Everyone is trying desperately to seem like normal folks, doing normal things. And yet, I really didn’t believe that anyone in the film, whether the multitudes of “with-it” poor people or the “out-of-touch” rich people were real live humans doing or saying real life things. They were just actors awkwardly trying to look like common people.
Of course, it’s not all the actors’ fault. They are just given such hackneyed things to do and say that it is nearly impossible for them to just settle into their role. Pretty much everyone in Second Act is not so much a character as a stereotype, and the plot line is pretty much driven by plot holes, inaccuracy and coincidences.

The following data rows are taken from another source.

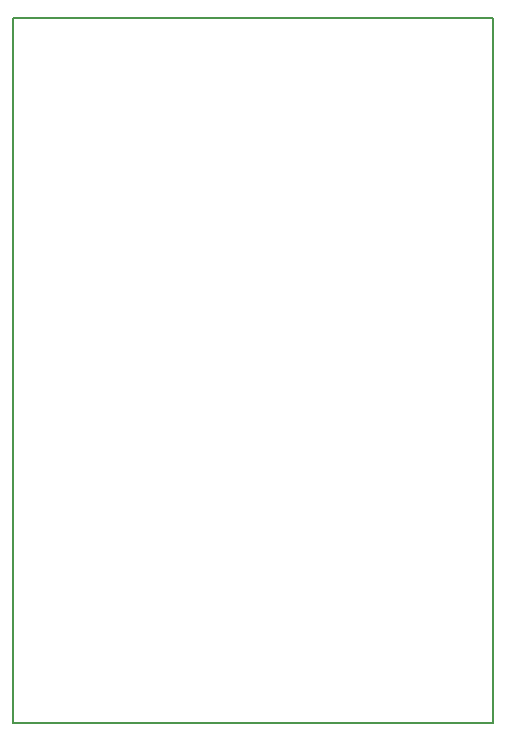
<source format=gm1>
G04 #@! TF.FileFunction,Profile,NP*
%FSLAX46Y46*%
G04 Gerber Fmt 4.6, Leading zero omitted, Abs format (unit mm)*
G04 Created by KiCad (PCBNEW 4.0.5+dfsg1-4) date Sat Apr 22 21:00:06 2017*
%MOMM*%
%LPD*%
G01*
G04 APERTURE LIST*
%ADD10C,0.100000*%
%ADD11C,0.150000*%
G04 APERTURE END LIST*
D10*
D11*
X157480000Y-138430000D02*
X157480000Y-78740000D01*
X198120000Y-138430000D02*
X157480000Y-138430000D01*
X198120000Y-78740000D02*
X198120000Y-138430000D01*
X157480000Y-78740000D02*
X198120000Y-78740000D01*
M02*

</source>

Yet, I guess to a certain extent, it doesn’t really matter. Like I said, Second Act is not pretending to be anything it is not. When I saw it – at a semi-crowded date-night theater run rather than at a critics’ screening – the audience seemed to mostly enjoy the movie. They laughed in many of the spots they were supposed to, they overlooked many of the film’s plot holes, and they even clapped politely when the closing credits rolled (not overwhelmingly, but enough that it was obvious that some people enjoyed it.)
Second Act is a fairly unaccomplished feel-good girl power movie, but it will have its small appreciative audience, and that’s all that they ever wanted. It won’t change the world, but it will be a slight part of the world, and maybe that’s okay.

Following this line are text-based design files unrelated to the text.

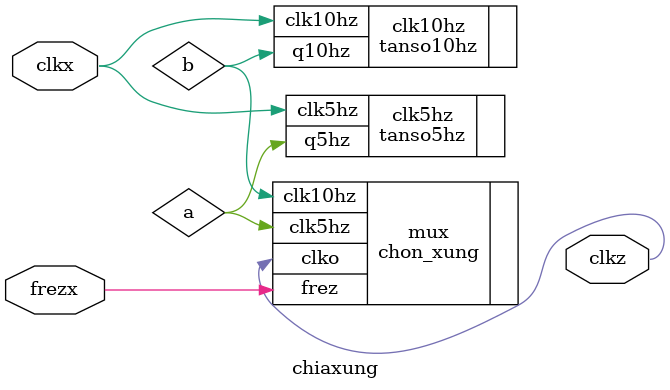
<source format=v>
`timescale 1ns / 1ps
module chiaxung(
input clkx,
input frezx,
output clkz
 );

wire a;
wire b;

tanso5hz clk5hz (.clk5hz(clkx),.q5hz(a));
tanso10hz clk10hz (.clk10hz(clkx),.q10hz(b));

chon_xung mux (.clk5hz(a),.clk10hz(b),.frez(frezx),.clko(clkz));

endmodule 
</source>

The story of Second Act – as much as it has a story – has Jennifer Lopez playing Maya, a smart and business savvy assistant manager at a Queens grocery store who can’t seem to move up the corporate ladder because she doesn’t have a college degree. When she quits because the open manager job at her store is given to a complete incompetent over her, she takes an interview with a major corporation.
What she doesn’t know is that her nephew has created a fake résumé for her, claiming she has a Master’s Degree, is fluent in several languages, and spent time in the Peace Corps. When she is offered a huge job (nice vetting, F&C Corporation) Maya takes it, despite the fact that she is totally unqualified for it. Then she has to keep all sorts of balls in the air – getting to know her new bosses (Treat Williams and Vanessa Hudgens), trying to prove herself in the workplace, and still stay down to Earth with her boyfriend and her old friends.

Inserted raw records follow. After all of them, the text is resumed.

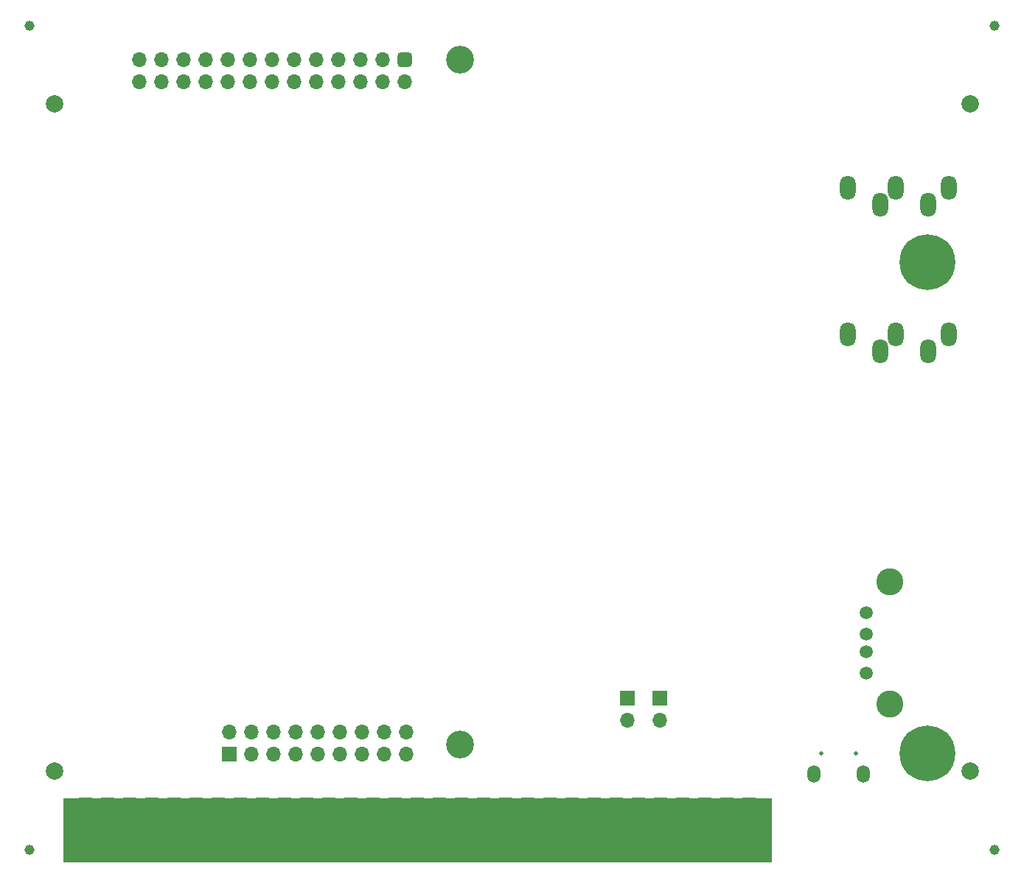
<source format=gbs>
%TF.GenerationSoftware,KiCad,Pcbnew,7.0.7*%
%TF.CreationDate,2023-10-23T19:43:48-06:00*%
%TF.ProjectId,PicoGUS chipdown with edge rails,5069636f-4755-4532-9063-686970646f77,rev?*%
%TF.SameCoordinates,Original*%
%TF.FileFunction,Soldermask,Bot*%
%TF.FilePolarity,Negative*%
%FSLAX46Y46*%
G04 Gerber Fmt 4.6, Leading zero omitted, Abs format (unit mm)*
G04 Created by KiCad (PCBNEW 7.0.7) date 2023-10-23 19:43:48*
%MOMM*%
%LPD*%
G01*
G04 APERTURE LIST*
G04 Aperture macros list*
%AMRoundRect*
0 Rectangle with rounded corners*
0 $1 Rounding radius*
0 $2 $3 $4 $5 $6 $7 $8 $9 X,Y pos of 4 corners*
0 Add a 4 corners polygon primitive as box body*
4,1,4,$2,$3,$4,$5,$6,$7,$8,$9,$2,$3,0*
0 Add four circle primitives for the rounded corners*
1,1,$1+$1,$2,$3*
1,1,$1+$1,$4,$5*
1,1,$1+$1,$6,$7*
1,1,$1+$1,$8,$9*
0 Add four rect primitives between the rounded corners*
20,1,$1+$1,$2,$3,$4,$5,0*
20,1,$1+$1,$4,$5,$6,$7,0*
20,1,$1+$1,$6,$7,$8,$9,0*
20,1,$1+$1,$8,$9,$2,$3,0*%
G04 Aperture macros list end*
%ADD10C,0.100000*%
%ADD11C,6.400000*%
%ADD12C,1.152000*%
%ADD13O,1.800000X2.800000*%
%ADD14R,1.700000X1.700000*%
%ADD15O,1.700000X1.700000*%
%ADD16R,1.524000X6.478000*%
%ADD17R,1.524000X6.458000*%
%ADD18C,0.500000*%
%ADD19O,1.500000X2.000000*%
%ADD20C,3.200000*%
%ADD21RoundRect,0.425000X-0.425000X0.425000X-0.425000X-0.425000X0.425000X-0.425000X0.425000X0.425000X0*%
%ADD22C,1.500000*%
%ADD23C,3.100000*%
%ADD24C,2.000000*%
G04 APERTURE END LIST*
%TO.C,J1*%
D10*
X178282500Y-117101800D02*
X97002500Y-117101800D01*
X97002500Y-109799300D01*
X178282500Y-109799300D01*
X178282500Y-117101800D01*
G36*
X178282500Y-117101800D02*
G01*
X97002500Y-117101800D01*
X97002500Y-109799300D01*
X178282500Y-109799300D01*
X178282500Y-117101800D01*
G37*
%TD*%
D11*
%TO.C,H1*%
X196201200Y-48180500D03*
%TD*%
D12*
%TO.C,KiKit_TO_4*%
X203935000Y-115736250D03*
%TD*%
%TO.C,KiKit_TO_1*%
X93065000Y-21000000D03*
%TD*%
D13*
%TO.C,J7*%
X190742500Y-58477500D03*
X192542500Y-56477500D03*
X198642500Y-56477500D03*
X196242500Y-58477500D03*
X187042500Y-56477500D03*
%TD*%
D12*
%TO.C,KiKit_TO_2*%
X203935000Y-21000000D03*
%TD*%
D14*
%TO.C,J3*%
X116051500Y-104766500D03*
D15*
X116051500Y-102226500D03*
X118591500Y-104766500D03*
X118591500Y-102226500D03*
X121131500Y-104766500D03*
X121131500Y-102226500D03*
X123671500Y-104766500D03*
X123671500Y-102226500D03*
X126211500Y-104766500D03*
X126211500Y-102226500D03*
X128751500Y-104766500D03*
X128751500Y-102226500D03*
X131291500Y-104766500D03*
X131291500Y-102226500D03*
X133831500Y-104766500D03*
X133831500Y-102226500D03*
X136371500Y-104766500D03*
X136371500Y-102226500D03*
%TD*%
D12*
%TO.C,KiKit_TO_3*%
X93065000Y-115736250D03*
%TD*%
D14*
%TO.C,J4*%
X165442500Y-98312500D03*
D15*
X165442500Y-100852500D03*
%TD*%
D13*
%TO.C,J9*%
X190742500Y-41627500D03*
X192542500Y-39627500D03*
X198642500Y-39627500D03*
X196242500Y-41627500D03*
X187042500Y-39627500D03*
%TD*%
D16*
%TO.C,J1*%
X175742500Y-112987500D03*
X173202500Y-112987500D03*
X170662500Y-112987500D03*
X168122500Y-112987500D03*
X165582500Y-112987500D03*
X163042500Y-112987500D03*
X160502500Y-112987500D03*
X157962500Y-112987500D03*
X155422500Y-112987500D03*
X152882500Y-112987500D03*
X150342500Y-112987500D03*
X147802500Y-112987500D03*
X145262500Y-112987500D03*
X142722500Y-112987500D03*
X140182500Y-112987500D03*
X137642500Y-112987500D03*
X135102500Y-112987500D03*
X132562500Y-112987500D03*
X130022500Y-112987500D03*
X127482500Y-112987500D03*
X124942500Y-112987500D03*
X122402500Y-112987500D03*
X119862500Y-112987500D03*
X117322500Y-112987500D03*
X114782500Y-112987500D03*
X112242500Y-112987500D03*
X109702500Y-112987500D03*
X107162500Y-112987500D03*
X104622500Y-112987500D03*
D17*
X102082500Y-112977500D03*
D16*
X99542500Y-112987500D03*
%TD*%
D18*
%TO.C,J6*%
X184027500Y-104656500D03*
X188027500Y-104656500D03*
D19*
X183197500Y-107006500D03*
X188857500Y-107006500D03*
%TD*%
D20*
%TO.C,J8*%
X142542500Y-24947500D03*
X142542500Y-103687500D03*
D21*
X136192500Y-24947500D03*
D15*
X136192500Y-27487500D03*
X133652500Y-24947500D03*
X133652500Y-27487500D03*
X131112500Y-24947500D03*
X131112500Y-27487500D03*
X128572500Y-24947500D03*
X128572500Y-27487500D03*
X126032500Y-24947500D03*
X126032500Y-27487500D03*
X123492500Y-24947500D03*
X123492500Y-27487500D03*
X120952500Y-24947500D03*
X120952500Y-27487500D03*
X118412500Y-24947500D03*
X118412500Y-27487500D03*
X115872500Y-24947500D03*
X115872500Y-27487500D03*
X113332500Y-24947500D03*
X113332500Y-27487500D03*
X110792500Y-24947500D03*
X110792500Y-27487500D03*
X108252500Y-24947500D03*
X108252500Y-27487500D03*
X105712500Y-24947500D03*
X105712500Y-27487500D03*
%TD*%
D11*
%TO.C,H2*%
X196201200Y-104695500D03*
%TD*%
D14*
%TO.C,J10*%
X161742500Y-98312500D03*
D15*
X161742500Y-100852500D03*
%TD*%
D22*
%TO.C,J5*%
X189154700Y-95472500D03*
X189154700Y-92972500D03*
X189154700Y-90972500D03*
X189154700Y-88472500D03*
D23*
X191864700Y-98972500D03*
X191864700Y-84972500D03*
%TD*%
D24*
%TO.C,KiKit_FID_B_1*%
X95915000Y-30000000D03*
%TD*%
%TO.C,KiKit_FID_B_3*%
X95915000Y-106736250D03*
%TD*%
%TO.C,KiKit_FID_B_2*%
X201085000Y-30000000D03*
%TD*%
%TO.C,KiKit_FID_B_4*%
X201085000Y-106736250D03*
%TD*%
M02*

</source>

The dialogue is trying desperately to be edgy and street smart without ever really accomplishing it. I was going to scream if I had to hear Maya tell her boyfriend (Milo Ventimiglia) that he has a nice ass one more time. (Milo Ventimiglia’s ass? Really?) Also, the running gag in which Leah Remini’s working-class best friend can’t stop cursing in front of her children is not as funny or clever as the movie thinks.
Maya may now be in the boardroom and dressing in designer chic outfits, but you can tell she’s still Jenny on the block because she does an awkward line dance to Salt-N-Pepa’s “Push It” with her blue-collar gal pals. At least, I think that’s why we’re supposed to bond with her.
None of the story really makes sense, but I don’t think it is supposed to. There is a huge, huge plot twist that is never really explained. We’re supposed to believe it really happened simply because that’s what the script says. The film telegraphs the twist several times leading up to the reveal, but it still seems to be insanely unlikely… to be charitable.
And I didn’t even bring up the totally out-of-left-field way that the atomic bombing of Hiroshima becomes fodder for yet another very unlikely plot point.
Let me be clear. Second Act is not a good film. Far from it. It’s actually really pretty bad. But, does that really matter to the people who might like it? Maybe, maybe not. If you’re looking for a romantic comedy, you could do much better. Even if you’re looking for a good Jennifer Lopez romantic comedy (which is not exactly a huge pool), you could do better. But if you’re watching HBO some night and this movie pops on, I suppose there are worse ways to waste a couple of hours.